→ Input data:
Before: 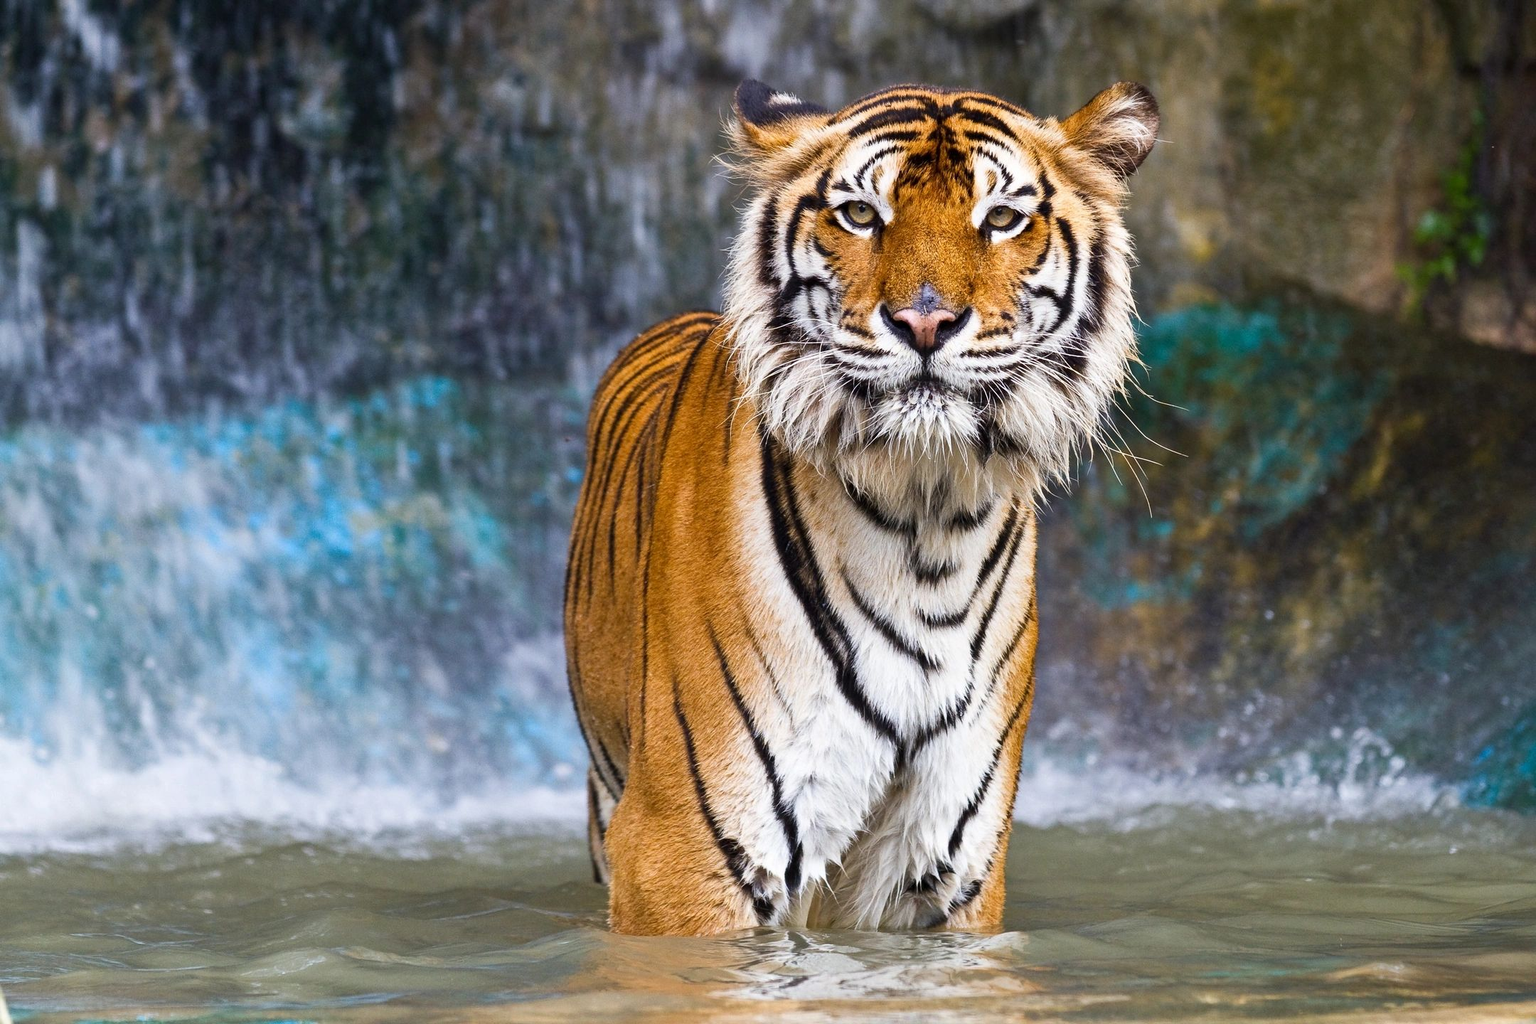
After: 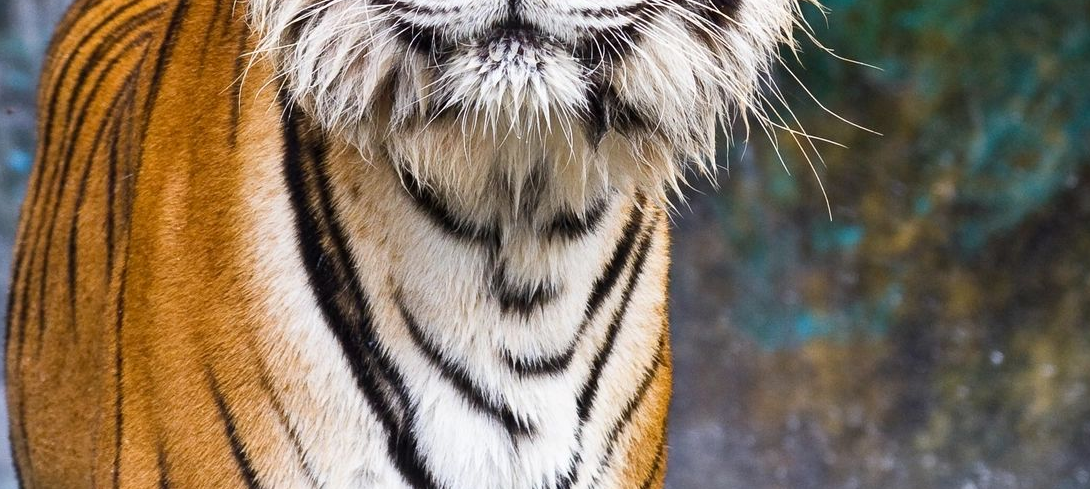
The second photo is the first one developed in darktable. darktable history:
crop: left 36.521%, top 35.229%, right 12.98%, bottom 30.752%
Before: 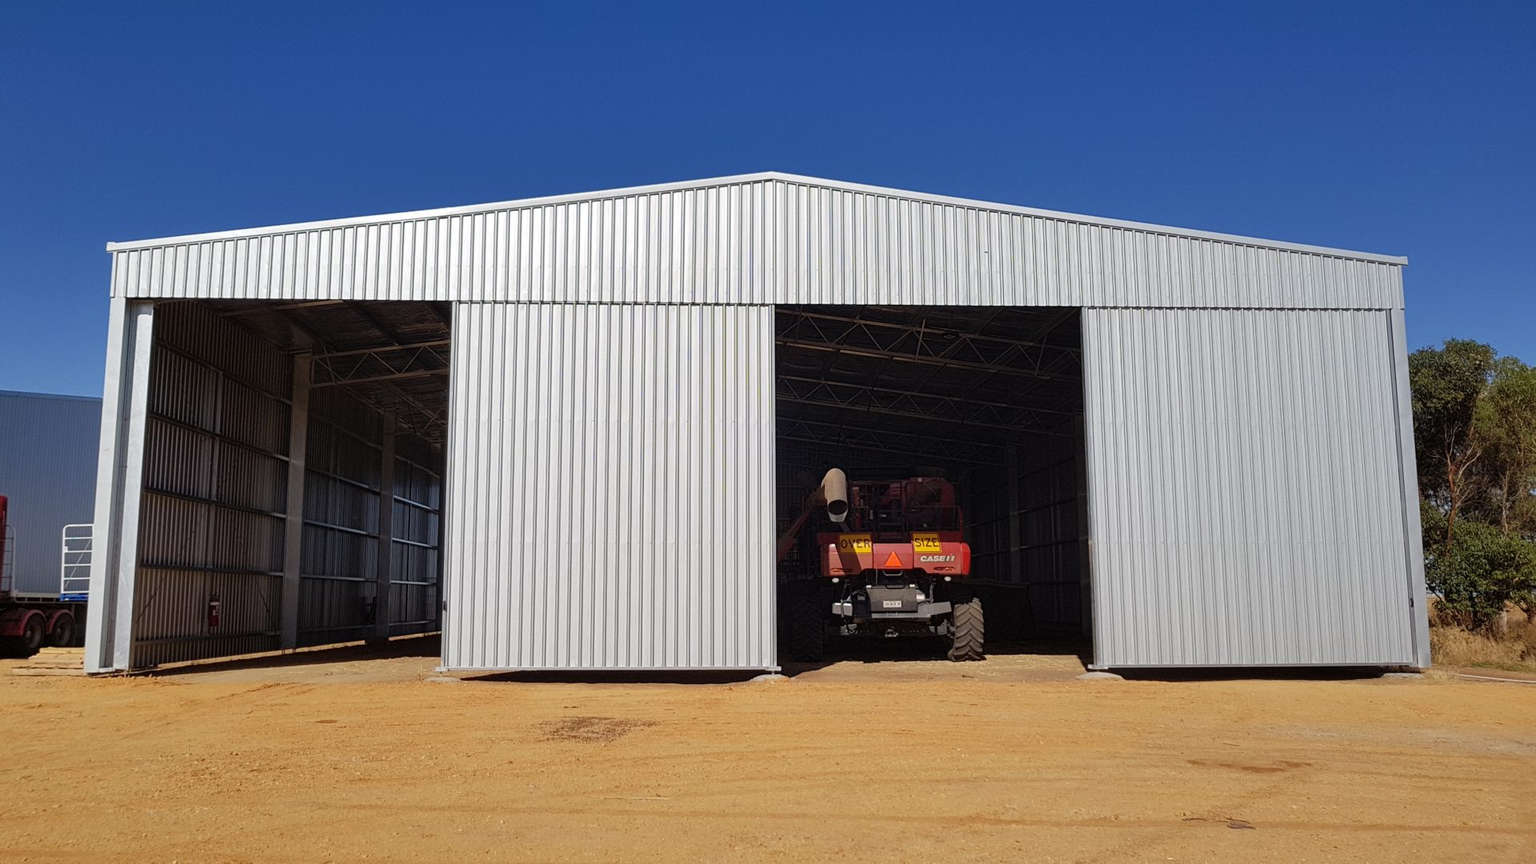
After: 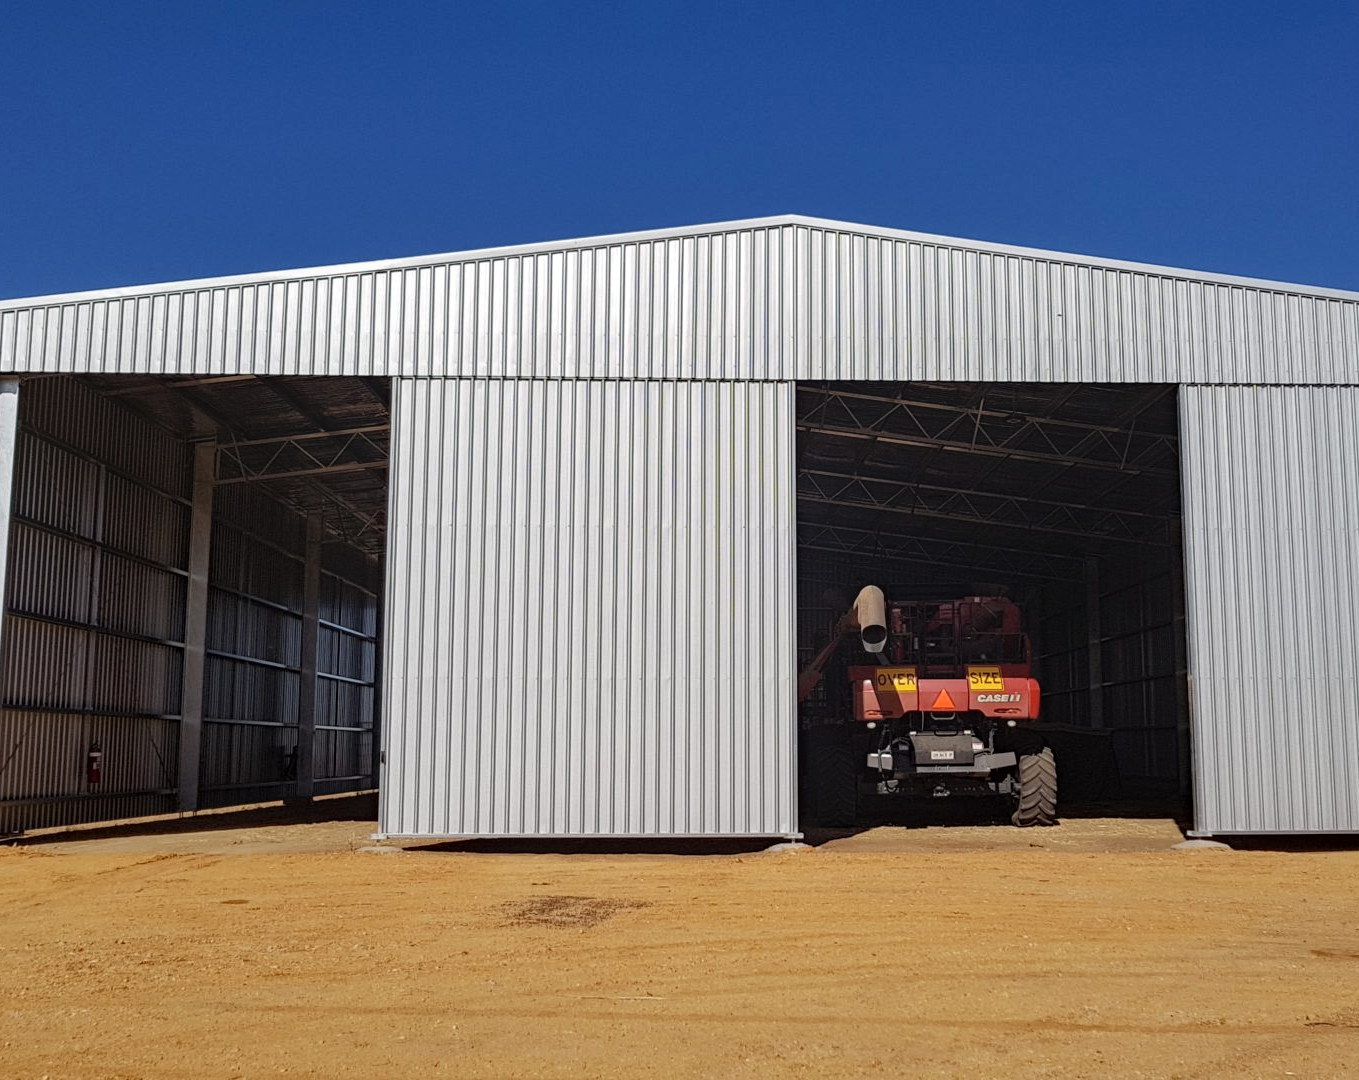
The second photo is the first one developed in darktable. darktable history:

→ Set task:
Repeat the text lines from all the items above word for word, and leave the pictures out of your answer.

→ Task answer:
Before: 
After: 
The second photo is the first one developed in darktable. darktable history:
crop: left 36.521%, top 35.229%, right 12.98%, bottom 30.752%
Before: 
After: 
The second photo is the first one developed in darktable. darktable history:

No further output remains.